Internet: Vom Bestandsräuber zur Kundenquelle

Berater Top News Digital von Florian Burghardt

Vor ein paar Jahren drohten InsurTechs, Makler überflüssig zu machen. Das hat sich mittlerweile als unrealistisch herausgestellt. Vielmehr gehört die Zukunft dem hybriden Vermittler. Wie dieser aussehen kann, zeigen verschiedene Erfolgskonzepte.

Der hybride Makler kennt viele Wege, ist dabei aber immer so persönlich wie nötig.

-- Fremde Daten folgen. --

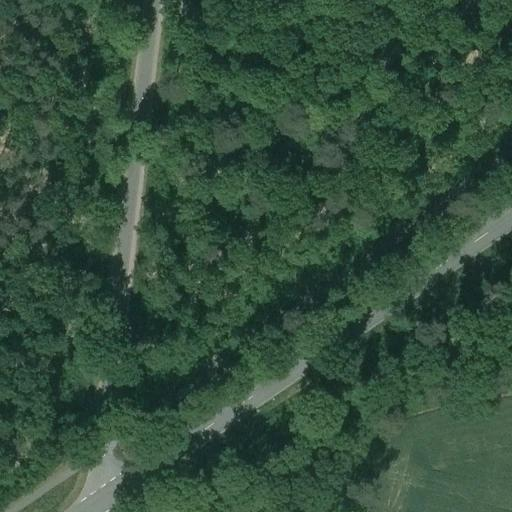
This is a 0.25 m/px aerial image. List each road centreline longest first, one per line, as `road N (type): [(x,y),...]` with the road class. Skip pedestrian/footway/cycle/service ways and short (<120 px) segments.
road 1 (tertiary): [(89,505),(511,216)]
road 2 (unclassified): [(89,505),(149,0)]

Der hybride Makler kennt viele Wege, ist dabei aber immer so persönlich wie nötig. Bild: Adobe Stock/pressmaster

Es ist keine fünf Jahre her, da wurde der Abgesang auf die persönlichen Versicherungsvermittler eingeläutet. Damals enterten zahlreiche InsurTechs wie Clark und Knip den deutschen Markt und versprachen eine Revolution: Den besten Schutz zum besten Preis – schnell, digital und bequem von Zuhause aus. Das Potenzial der Kunden, die sich lieber per App als von einem Menschen in ihrem Wohnzimmer beraten lassen wollen, wurde als riesig eingeschätzt. Dem klassischen, persönlichen Vermittler wurde hingegen eine düstere Zukunft prophezeit.

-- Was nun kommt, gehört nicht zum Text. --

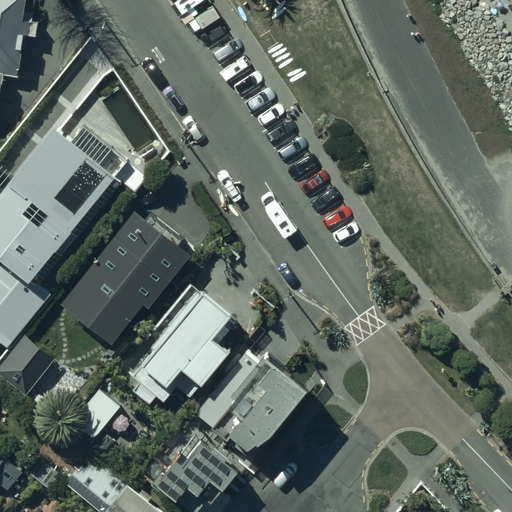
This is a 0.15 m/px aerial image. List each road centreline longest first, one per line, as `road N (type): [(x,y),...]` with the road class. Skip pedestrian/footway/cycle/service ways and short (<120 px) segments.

Nachvollziehbar also, falls unter Maklern einige Zeit lang die Angst umging, von InsurTechs ersetzt zu werden. Die Sorge war auch nicht ganz unbegründet. Schließlich konnten die „Bestandsräuber“ – bei Knip wurde zeitweise mit der App-Nutzung nicht ganz offensichtlich eine Maklervollmacht erteilt – zu Beginn schnell wachsende Zahlen vermelden. So brachte es Knip nach drei Monaten bereits auf ein verwaltetes Prämienvolumen von rund 25 Millionen Euro. Auch Clark, mit demselben Geschäftsmodell unterwegs, konnte nach rund einem Jahr etwa 30 Millionen Euro vorweisen.

Empathie wiegt schwer

Mittlerweile hat sich die Verdrängung der persönlichen Vermittler durch InsurTechs aber als unrealistisch herausgestellt. Zu schwer wiegen ganz offenbar die Empathie des persönlichen Gesprächs oder die Begleitung im Schadenfall, um sie so einfach zu ersetzen. Das belegt auch die Anzahl der Makler im DIHK-Vermittlerregister. Sie verbleibt nun schon seit längerem bei etwa 46.000 und hat seit dem Einstieg der InsurTechs keinen signifikanten Einbruch erlebt.

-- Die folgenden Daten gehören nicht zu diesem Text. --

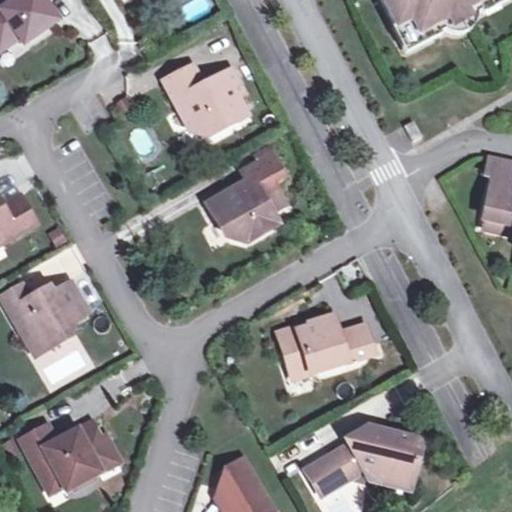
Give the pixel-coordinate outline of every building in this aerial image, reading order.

Möglicherweise haben also manche InsurTechs ihre Bedeutung ein wenig überschätzt. Doch das ist vermutlich nur die halbe Wahrheit. Großen Anteil am Fortbestand der Makler hatte auch deren Erkenntnis, das Internet und seine Möglichkeiten als Kundenquelle zu betrachten (siehe dazu Interview mit Wladimir Simonov). So nutzen, laut „Maklers Lieblinge 2019“, mittlerweile 80 Prozent der Makler die technische Unterstützung von Maklerpools, zum Beispiel deren Maklerverwaltungsprogramme und Tools wie etwa Software-Baukästen für die eigene Internetseite oder Erstinformation.